The look that crossed my face told mom that I thought he had hurt her and she laughed and waved her hand dismissively.

"Oh, he never hit me Brandon, but he yelled at me. He shouted things I didn't want to hear, things that I probably already knew on some level. Would I have wanted him, if I didn't feel like I had killed our parents? Would I have been doing this at all, if he wasn't the only male figure I had felt I could trust and that I felt wouldn't leave me?"

"That was when we realized that what we were doing was wrong. For many different reasons. I still love her and I always will, but it was wrong nonetheless." Randy added.

"Does Catherine know?" And then I realized how much she looked like mom, and how she always smiled in that weird way when she saw mom and I knew the answer. "Yea...she knows."

"She had a hard time with it for awhile, but once she realized that we had worked it out of our system and that I wasn't going to cheat on her, she was fine." Randy answered.

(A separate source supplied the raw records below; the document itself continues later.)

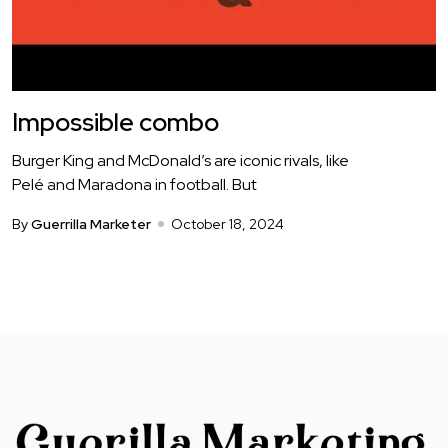
Impossible combo
Burger King and McDonald’s are iconic rivals, like
Pelé and Maradona in football. But
By
Guerrilla Marketer
October 18, 2024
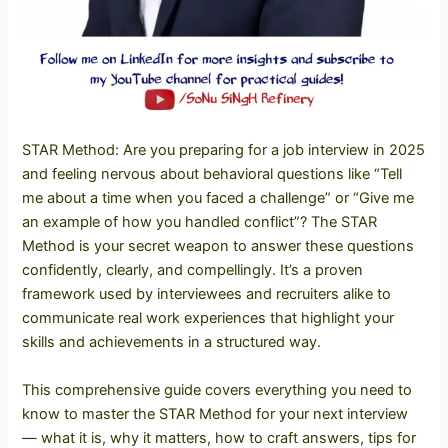
STAR Method: Are you preparing for a job interview in 2025
and feeling nervous about behavioral questions like “Tell
me about a time when you faced a challenge” or “Give me
an example of how you handled conflict”? The STAR
Method is your secret weapon to answer these questions
confidently, clearly, and compellingly. It’s a proven
framework used by interviewees and recruiters alike to
communicate real work experiences that highlight your
skills and achievements in a structured way.
This comprehensive guide covers everything you need to
know to master the STAR Method for your next interview
— what it is, why it matters, how to craft answers, tips for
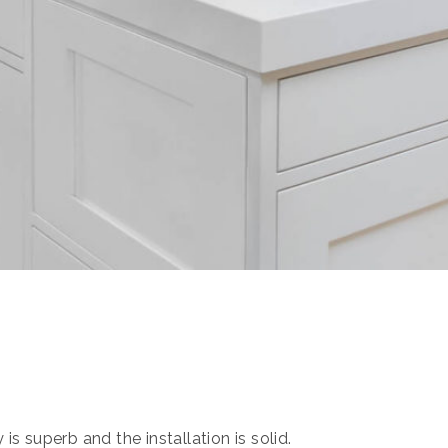
s superb and the installation is solid.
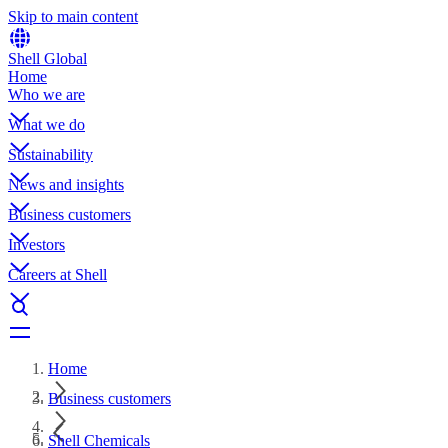
Skip to main content
Shell Global
Home
Who we are
What we do
Sustainability
News and insights
Business customers
Investors
Careers at Shell
Home
Business customers
Shell Chemicals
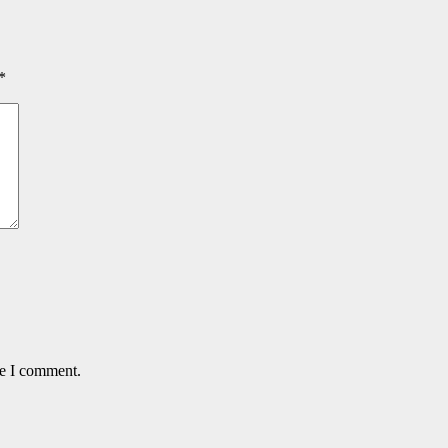
*
me I comment.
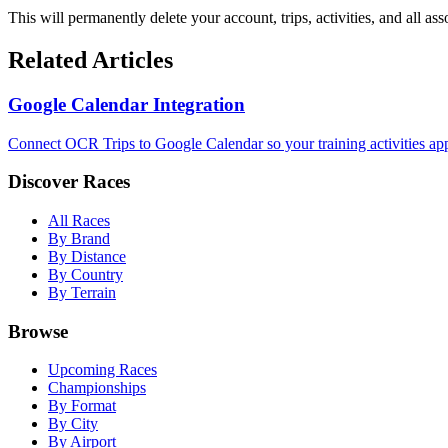
This will permanently delete your account, trips, activities, and all ass
Related Articles
Google Calendar Integration
Connect OCR Trips to Google Calendar so your training activities app
Discover Races
All Races
By Brand
By Distance
By Country
By Terrain
Browse
Upcoming Races
Championships
By Format
By City
By Airport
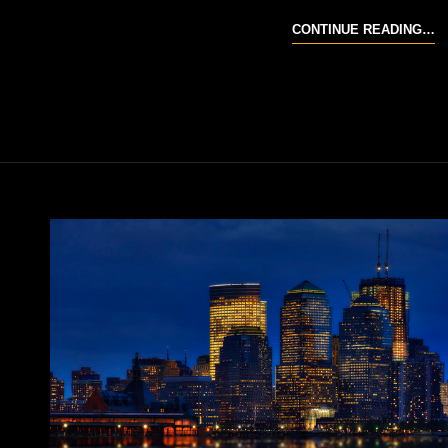
C
CONTINUE READING…
C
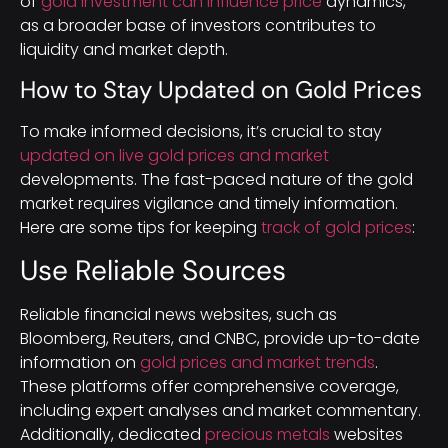
of
gold investment can influence price
dynamics,
as a broader base of investors contributes to
liquidity and market depth.
How to Stay Updated on Gold Prices
To make informed decisions, it’s crucial to stay
updated on live gold prices and market
developments. The fast-paced nature of the gold
market requires vigilance and timely information.
Here are some tips for keeping
track of gold prices
:
Use Reliable Sources
Reliable financial news websites, such as
Bloomberg, Reuters, and CNBC, provide up-to-date
information on
gold prices and market trends
.
These platforms offer comprehensive coverage,
including expert analyses and market commentary.
Additionally, dedicated
precious metals
websites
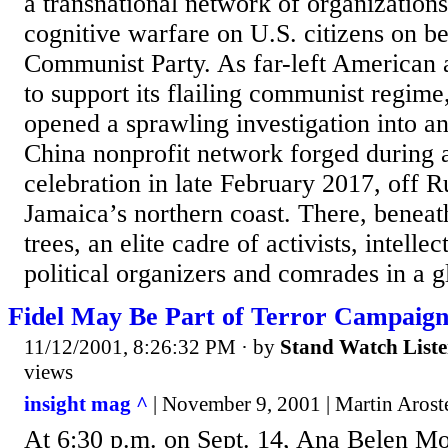
a transnational network of organization
cognitive warfare on U.S. citizens on be
Communist Party. As far-left American a
to support its flailing communist regime
opened a sprawling investigation into a
China nonprofit network forged during
celebration in late February 2017, off
Jamaica’s northern coast. There, benea
trees, an elite cadre of activists, intellec
political organizers and comrades in a gl
Fidel May Be Part of Terror Campaig
11/12/2001, 8:26:32 PM
· by
Stand Watch List
views
insight mag ^
| November 9, 2001 | Martin Arost
At 6:30 p.m. on Sept. 14, Ana Belen Mo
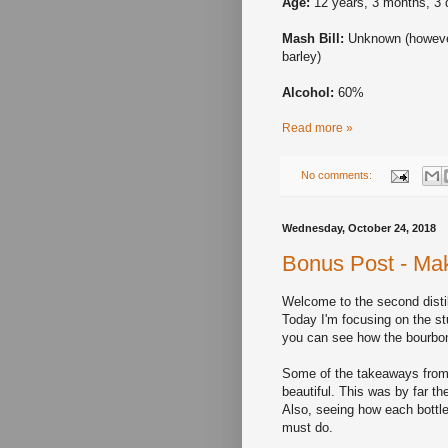
Age:
12 years, 3 months, 3
Mash Bill:
Unknown (howeve
barley)
Alcohol:
60%
Read more »
No comments:
Wednesday, October 24, 2018
Bonus Post - Make
Welcome to the second distil
Today I'm focusing on the st
you can see how the bourbon
Some of the takeaways from 
beautiful. This was by far th
Also, seeing how each bottl
must do.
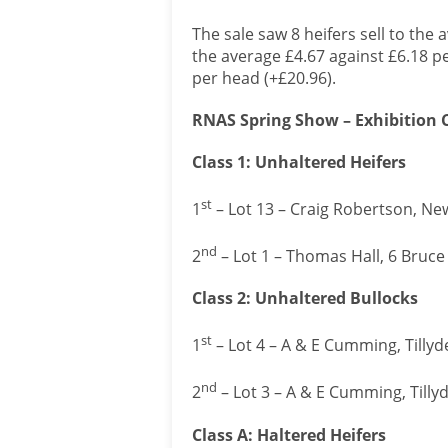
The sale saw 8 heifers sell to the 
the average £4.67 against £6.18 per
per head (+£20.96).
RNAS Spring Show – Exhibition Ca
Class 1: Unhaltered Heifers
st
1
– Lot 13 – Craig Robertson, Ne
nd
2
– Lot 1 – Thomas Hall, 6 Bruc
Class 2: Unhaltered Bullocks
st
1
– Lot 4 – A & E Cumming, Tillyd
nd
2
– Lot 3 – A & E Cumming, Tilly
Class A: Haltered Heifers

"And things were fine with your father for weeks, until I found out I was pregnant gain." Mom said finally.

I looked between them and then my mouth dropped open and everything began to make sense. Everything. "Mom...you weren't?"

"Yes." Mom whispered, but she didn't look down or ashamed. "You were tested a few days after you were born. Tom wanted you to be tested as soon as you were cleaned up but your father flat out refused to put you through that pain until you had experienced life without pain for a few days. The test was done discreetly. Your blood tested against my husbands."